Qwen2 Technical Report
Qwen2 is a suite of open AI models from the Alibaba Qwen team released in early June. Qwen2 model sizes range from 0.5 to 72 billion parameters: Qwen2-0.5B, Qwen2-1.5B, Qwen2-7B, Qwen2-57B-A14B (mixture-of-experts), and Qwen2-72B. Qwen2 are very good AI models with the Qwen2-72B in particular showing SOTA performance for open LLMs across several benchmarks: 84.2 on MMLU, 37.9 on GPQA, 64.6 on HumanEval, 89.5 on GSM8K, and 82.4 on BBH as a base language model.
Now the Qwen team has released The Qwen2 Technical Report to share further details on the Qwen2 architecture, training, and evaluation results.

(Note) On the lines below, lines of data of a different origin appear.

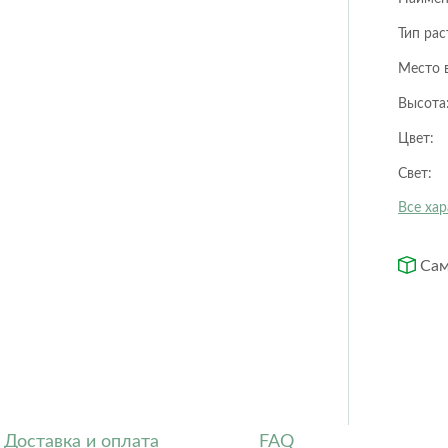
Orchidea
Puro color
Тип рас
Quadro ls
Rondo
Место 
Trio cottage
Yula
Высота
Цвет:
Circle
Cubo
Свет:
Low Rombo
Rectangle
Все ха
Rombo
Trapezoid
Сам
Доставка и оплата
FAQ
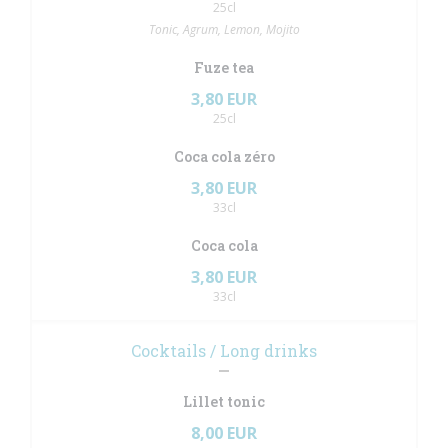
25cl
Tonic, Agrum, Lemon, Mojito
Fuze tea
3,80 EUR
25cl
Coca cola zéro
3,80 EUR
33cl
Coca cola
3,80 EUR
33cl
Cocktails / Long drinks
Lillet tonic
8,00 EUR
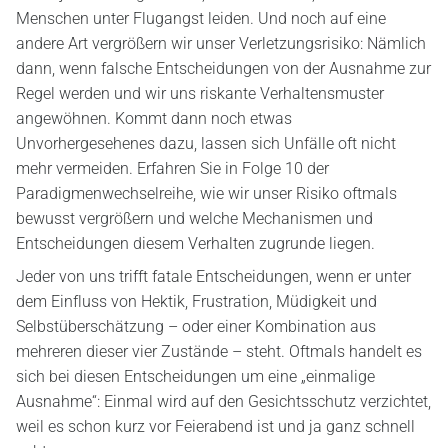
Menschen unter Flugangst leiden. Und noch auf eine
andere Art vergrößern wir unser Verletzungsrisiko: Nämlich
dann, wenn falsche Entscheidungen von der Ausnahme zur
Regel werden und wir uns riskante Verhaltensmuster
angewöhnen. Kommt dann noch etwas
Unvorhergesehenes dazu, lassen sich Unfälle oft nicht
mehr vermeiden. Erfahren Sie in Folge 10 der
Paradigmenwechselreihe, wie wir unser Risiko oftmals
bewusst vergrößern und welche Mechanismen und
Entscheidungen diesem Verhalten zugrunde liegen.
Jeder von uns trifft fatale Entscheidungen, wenn er unter
dem Einfluss von Hektik, Frustration, Müdigkeit und
Selbstüberschätzung – oder einer Kombination aus
mehreren dieser vier Zustände – steht. Oftmals handelt es
sich bei diesen Entscheidungen um eine „einmalige
Ausnahme“: Einmal wird auf den Gesichtsschutz verzichtet,
weil es schon kurz vor Feierabend ist und ja ganz schnell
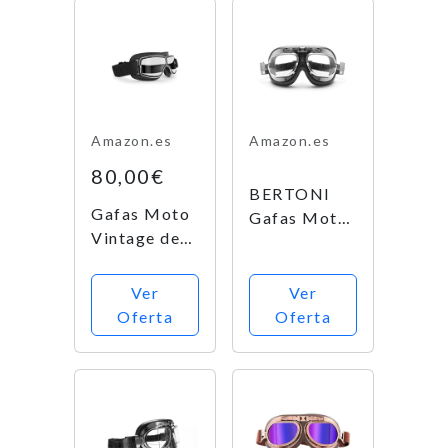
Amazon.es
Amazon.es
80,00€
BERTONI
Gafas Moto
Gafas Moto
Vintage de
Mascara
Piel Negra y
Vintage
Montura
Aviadoras -
Ver
Ver
Cromo -
Montura de
Oferta
Oferta
Ventilación
Acero
Anti-Vaho -
Cromo -
by Bertoni
Lentes Anti-
Italy -
Vaho
AF188B -
Resistente a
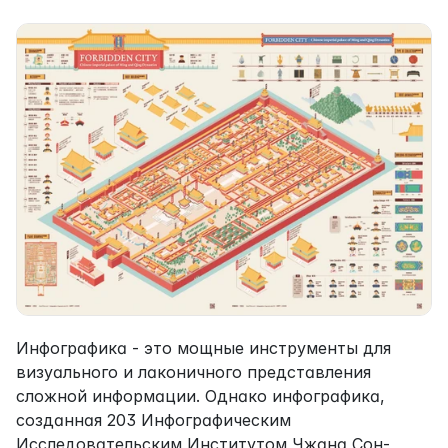
Инфографика - это мощные инструменты для 
визуального и лаконичного представления 
сложной информации. Однако инфографика, 
созданная 203 Инфографическим 
Исследовательским Институтом Чжана Сон-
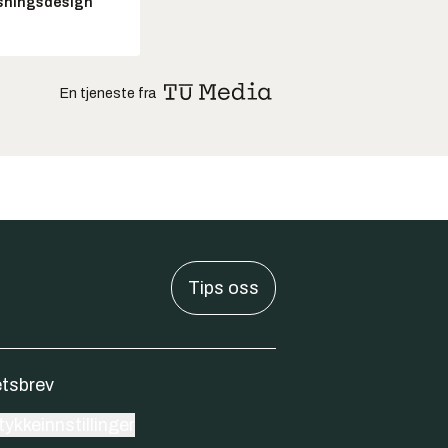
sningsdesign
En tjeneste fra
Tips oss
tsbrev
ykkeinnstillinger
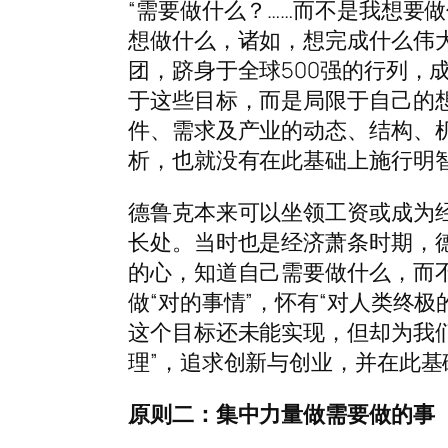
“需要做什么？……而不是我想要
想做什么，诸如，想完成什么伟
团，跻身于全球500强的行列，
于这些目标，而是局限于自己的
件、需求及产业的动态、结构、
析，也就没有在此基础上施行明智
德鲁克本来可以坐领工资或成为
长处。当时也是经济萧条时期，德
的心，知道自己需要做什么，而
做“对的事情”，怀有“对人类终极
这个目标还未能实现，但却为我
理”，追求创新与创业，并在此基
原则二：集中力量做需要做的事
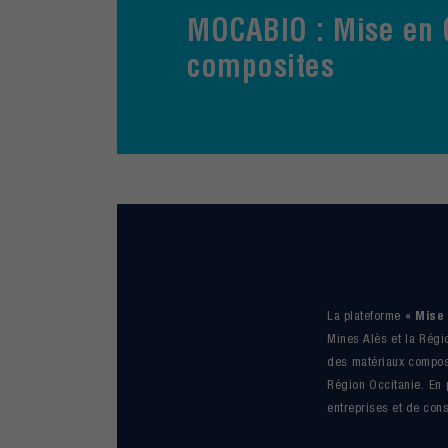
MOCABIO : Mise en O
composites
La plateforme
« Mise
Mines Alès et la Régi
des matériaux composi
Région Occitanie. En 
entreprises et de cons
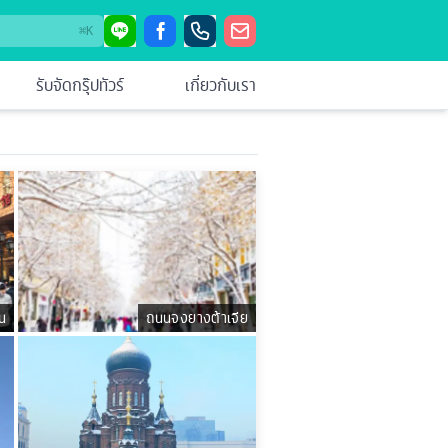
⌘
K
รับจัดกรุ๊ปทัวร์
เกี่ยวกับเรา
้น
ถนนจงยางต้าเจีย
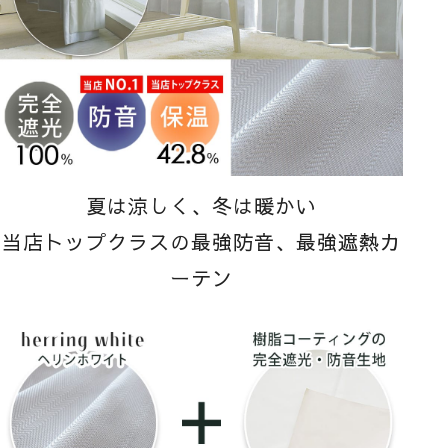
夏は涼しく、冬は暖かい
当店トップクラスの最強防音、最強遮熱カ
ーテン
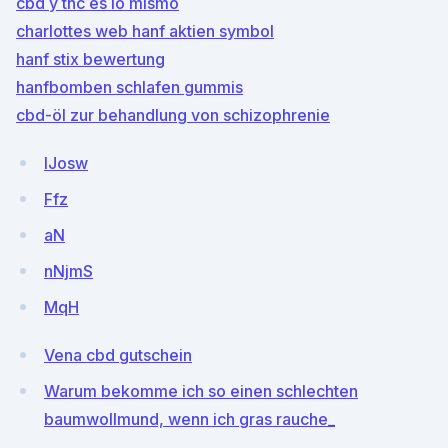
cbd y thc es lo mismo
charlottes web hanf aktien symbol
hanf stix bewertung
hanfbomben schlafen gummis
cbd-öl zur behandlung von schizophrenie
IJosw
Ffz
aN
nNjmS
MqH
Vena cbd gutschein
Warum bekomme ich so einen schlechten
baumwollmund, wenn ich gras rauche_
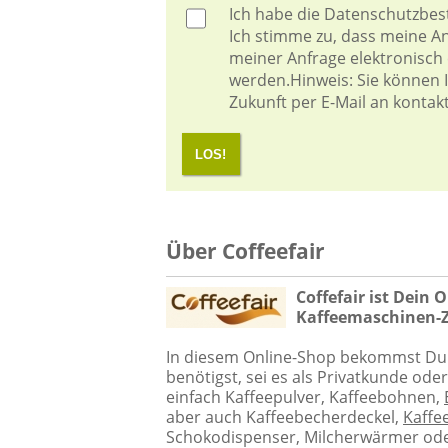
Ich habe die
Datenschutzbe
Ich stimme zu, dass meine 
meiner Anfrage elektronisch
werden.Hinweis: Sie können Ih
Zukunft per E-Mail an kontak
LOS!
Über Coffeefair
Coffefair ist Dein 
Kaffeemaschinen-
In diesem Online-Shop bekommst Du w
benötigst, sei es als Privatkunde ode
einfach Kaffeepulver, Kaffeebohnen,
aber auch Kaffeebecherdeckel,
Kaffe
Schokodispenser, Milcherwärmer oder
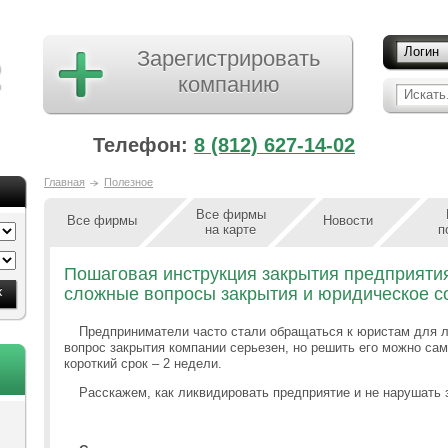
Логин
Зарегистрировать
компанию
Искать.
Телефон:
8 (812) 627-14-02
Главная
Полезное
Все фирмы
Все фирмы
Новости
на карте
п
Пошаговая инструкция закрытия предприятия
сложные вопросы закрытия и юридическое 
Предприниматели часто стали обращаться к юристам для л
вопрос закрытия компании серьезен, но решить его можно сам
короткий срок – 2 недели.
Расскажем, как ликвидировать предприятие и не нарушать 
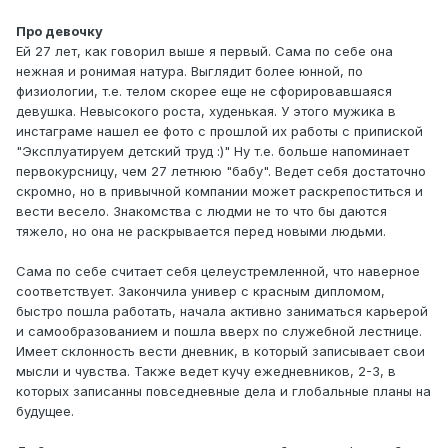
Про девочку
Ей 27 лет, как говорил выше я первый. Сама по себе она
нежная и ронимая натура. Выглядит более юнной, по
физиологии, т.е. телом скорее еще не сфорировавшаяся
девушка. Невысокого роста, худенькая. У этого мужика в
инстаграме нашел ее фото с прошлой их работы с припиской
"Эксплуатируем детский труд :)" Ну т.е. больше напоминает
первокурсницу, чем 27 летнюю "бабу". Ведет себя достаточно
скромно, но в привычной компании может раскрепоститься и
вести весело. Знакомства с людми не то что бы даются
тяжело, но она не раскрывается перед новыми людьми.
Сама по себе считает себя целеустремленной, что наверное
соответствует. Закончила универ с красным дипломом,
быстро пошла работать, начала активно заниматься карьерой
и самообразованием и пошла вверх по служебной лестнице.
Имеет склонность вести дневник, в который записывает свои
мысли и чувства. Также ведет кучу ежедневников, 2-3, в
которых записанны повседневные дела и глобальные планы на
будущее.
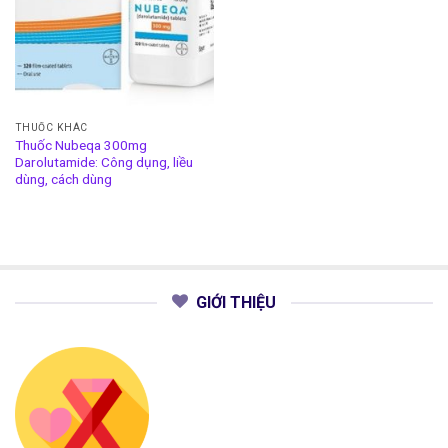
THUỐC KHÁC
Thuốc Nubeqa 300mg
Darolutamide: Công dụng, liều
dùng, cách dùng
GIỚI THIỆU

Qwen2 1.5B, 7B and 72B were trained on 7 trillion tokens. While they didn’t share specifics of the dataset used for pre-training Qwen2, they focused on refining the dataset by filtering out low-quality data, and expanding the data that they used. investigating methods to handle extended context lengths effectively
They employed LLMs and data synthesis techniques to help make instruction datasets for the fine-tuning (SFT) stages of training:
“We have assembled an extensive instruction dataset featuring more than 500,000 examples that cover skills such as instruction following, coding, mathematics, logical reasoning, role-playing, multilingualism, and safety”
While Qwen2 Technical Report doesn’t share all details, this is significantly more than the proprietary LLM providers are sharing at this time, and it’s enough to understand the process used at a high level to train the LLM.
The Qwen2 model weights are available on Hugging Face, and since Qwen 7B is quite capable, its worth downloading and running locally.